Africa-Press – Ghana. The Reverend Father Albert Kyei Danso, the Chaplain for the Holy Family Ghanaian Catholic Community Church in Pordenone, Italy, has lauded the government’s Presidential Initiative in Agriculture and Agribusiness (PIAA) programme.
He observed that effective implementation of the PIAA would advance the nation’s agriculture sector and called on Agricultural Unions to support the programme.
Speaking in an interview with the Ghana News Agency (GNA) in Sunyani, the catholic priest said he was highly optimistic that the government would provide the storage facilities, build irrigation facilities as promised to tackle the post-harvest losses.
Rev Fr Danso said the nation ought to address post-harvest losses of crops and bad roads connecting to farm-gates and provision of ready markets to make the agriculture sector more attractive.
He said communities like Akomadan, Tuobodom and Derma well known for tomato production required storage and irrigation facilities, saying with modern agriculture machines and inputs farmers could add value to their farm produce.
Rev Fr Danso said as partners of development, there was the need for the government to actively engage churches and other religious bodies in the implementation of the PIAA and other socio-economic intervention programmes for the nation to derive the optimum benefit.
He said if the agriculture sector was made more attractive, more of the youth would engage in commercial farming and thereby help tackle the teeming growing youth employment situation in the country.
“When more people venture into the agribusiness sector the nation will boost her national food security, enhance job creation and reduce poverty,” Rev Fr Danso stated, saying that would greatly reduce the rate at which the nation’s productive youth sought greener pastures abroad.

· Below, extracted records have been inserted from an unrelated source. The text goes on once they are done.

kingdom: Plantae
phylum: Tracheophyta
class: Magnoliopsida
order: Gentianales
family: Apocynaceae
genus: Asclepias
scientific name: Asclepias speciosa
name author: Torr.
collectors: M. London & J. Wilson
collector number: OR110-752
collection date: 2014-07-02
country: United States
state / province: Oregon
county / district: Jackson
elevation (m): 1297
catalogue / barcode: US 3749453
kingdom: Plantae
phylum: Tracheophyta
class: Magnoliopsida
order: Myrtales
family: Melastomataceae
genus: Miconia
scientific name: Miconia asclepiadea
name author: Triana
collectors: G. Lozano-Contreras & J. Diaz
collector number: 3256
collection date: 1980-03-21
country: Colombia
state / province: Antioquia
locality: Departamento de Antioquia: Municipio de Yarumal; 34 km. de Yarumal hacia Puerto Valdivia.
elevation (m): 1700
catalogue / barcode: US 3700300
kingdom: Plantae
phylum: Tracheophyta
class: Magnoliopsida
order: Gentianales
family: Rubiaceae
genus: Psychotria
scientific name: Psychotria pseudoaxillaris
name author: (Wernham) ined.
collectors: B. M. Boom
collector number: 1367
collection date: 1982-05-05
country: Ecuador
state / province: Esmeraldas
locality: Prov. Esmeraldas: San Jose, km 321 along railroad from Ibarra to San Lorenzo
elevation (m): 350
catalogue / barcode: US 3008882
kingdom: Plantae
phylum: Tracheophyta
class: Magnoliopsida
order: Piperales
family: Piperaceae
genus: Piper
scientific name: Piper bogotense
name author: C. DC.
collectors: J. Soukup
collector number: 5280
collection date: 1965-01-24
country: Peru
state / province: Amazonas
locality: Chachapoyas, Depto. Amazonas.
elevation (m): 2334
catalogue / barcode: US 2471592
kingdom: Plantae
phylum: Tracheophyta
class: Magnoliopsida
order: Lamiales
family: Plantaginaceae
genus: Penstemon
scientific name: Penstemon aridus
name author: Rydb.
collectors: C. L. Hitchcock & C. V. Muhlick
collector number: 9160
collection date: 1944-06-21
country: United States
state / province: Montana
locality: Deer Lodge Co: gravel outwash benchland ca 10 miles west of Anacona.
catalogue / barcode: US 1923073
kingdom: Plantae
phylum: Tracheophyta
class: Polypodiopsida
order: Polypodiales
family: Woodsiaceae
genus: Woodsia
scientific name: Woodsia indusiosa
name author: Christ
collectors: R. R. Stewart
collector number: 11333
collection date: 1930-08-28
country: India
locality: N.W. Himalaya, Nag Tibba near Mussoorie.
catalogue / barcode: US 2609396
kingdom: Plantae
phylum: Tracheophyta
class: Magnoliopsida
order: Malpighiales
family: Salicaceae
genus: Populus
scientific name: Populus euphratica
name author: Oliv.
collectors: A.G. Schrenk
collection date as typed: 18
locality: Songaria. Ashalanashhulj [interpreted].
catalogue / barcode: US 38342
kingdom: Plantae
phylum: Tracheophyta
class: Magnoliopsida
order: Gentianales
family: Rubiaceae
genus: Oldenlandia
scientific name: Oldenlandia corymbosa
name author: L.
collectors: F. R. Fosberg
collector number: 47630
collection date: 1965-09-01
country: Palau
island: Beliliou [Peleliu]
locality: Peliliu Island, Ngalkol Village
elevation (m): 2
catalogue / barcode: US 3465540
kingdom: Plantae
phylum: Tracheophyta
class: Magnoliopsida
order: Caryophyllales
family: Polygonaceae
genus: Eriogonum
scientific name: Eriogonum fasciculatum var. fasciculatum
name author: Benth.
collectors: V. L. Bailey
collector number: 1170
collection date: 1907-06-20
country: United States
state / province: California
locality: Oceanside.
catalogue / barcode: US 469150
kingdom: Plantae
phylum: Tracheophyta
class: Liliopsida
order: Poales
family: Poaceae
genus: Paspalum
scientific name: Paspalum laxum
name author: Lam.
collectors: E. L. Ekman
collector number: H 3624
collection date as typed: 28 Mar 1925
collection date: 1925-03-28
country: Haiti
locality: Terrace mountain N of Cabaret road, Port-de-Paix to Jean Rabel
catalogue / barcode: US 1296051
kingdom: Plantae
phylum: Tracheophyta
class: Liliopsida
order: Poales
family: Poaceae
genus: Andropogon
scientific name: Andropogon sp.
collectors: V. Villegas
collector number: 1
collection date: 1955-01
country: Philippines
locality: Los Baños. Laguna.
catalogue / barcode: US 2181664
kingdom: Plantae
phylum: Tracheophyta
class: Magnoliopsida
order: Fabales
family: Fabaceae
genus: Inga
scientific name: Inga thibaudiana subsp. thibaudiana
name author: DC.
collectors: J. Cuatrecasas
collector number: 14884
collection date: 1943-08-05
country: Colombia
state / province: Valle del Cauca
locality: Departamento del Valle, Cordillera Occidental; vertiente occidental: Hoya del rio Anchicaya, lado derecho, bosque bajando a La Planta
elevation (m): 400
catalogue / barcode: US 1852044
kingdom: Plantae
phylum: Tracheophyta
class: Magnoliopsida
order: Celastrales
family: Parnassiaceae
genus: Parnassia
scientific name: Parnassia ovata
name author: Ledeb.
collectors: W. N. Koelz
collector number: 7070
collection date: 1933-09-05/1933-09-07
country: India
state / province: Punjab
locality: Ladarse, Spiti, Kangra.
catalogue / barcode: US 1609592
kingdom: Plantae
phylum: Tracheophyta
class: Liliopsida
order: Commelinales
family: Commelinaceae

Rev Fr Danso said agriculture and robust industrialization held the key to the nation’s economic prosperity, and that countries elsewhere were doing well because they had prioritized agriculture and industrialization.
He said “Ghana must do more to change people’s mindset that agriculture and farming are the reserve for the poor,” saying it was unfortunate that the nation’s rice import kept growing despite its fertile and arable lands.
“In fact, Ghana needn’t import rice, rather we must add value to our local rice, which has high nutritional value,” Rv Fr Danso said, and urged the government to motivate the unemployed graduates to engage in commercial farming and livestock production.
In another interview, Mr Boa Kawbena Nketia, an educationist and a cocoa and vegetable farmer at Atronie in the Sunyani Municipality, said post-harvest losses remained a huge challenge in the vegetable production sector.
He appealed for government intervention towards the storage and value addition to perishable crops like vegetables, saying the government ought to build processing factories and industries in the farming communities.
Mr Nketia said the government ought to do more to enlightened farmers on good farm and climate resilient farming practices, and called for the effective collaboration between Agricultural Extension Officers and farmers for improved yields.
Mr Jascot Hawkins Alhassan, another farmer engaged in economic crops and vegetables, cautioned farmers against the misapplication of fertilizers urging them to opt for organic manure.
He told the GNA that misapplication of fertilizers could not only lead to food poisoning, but also affect soil and crop fertility, urging farmers to ensure that they applied weedicides and pesticides at the right time.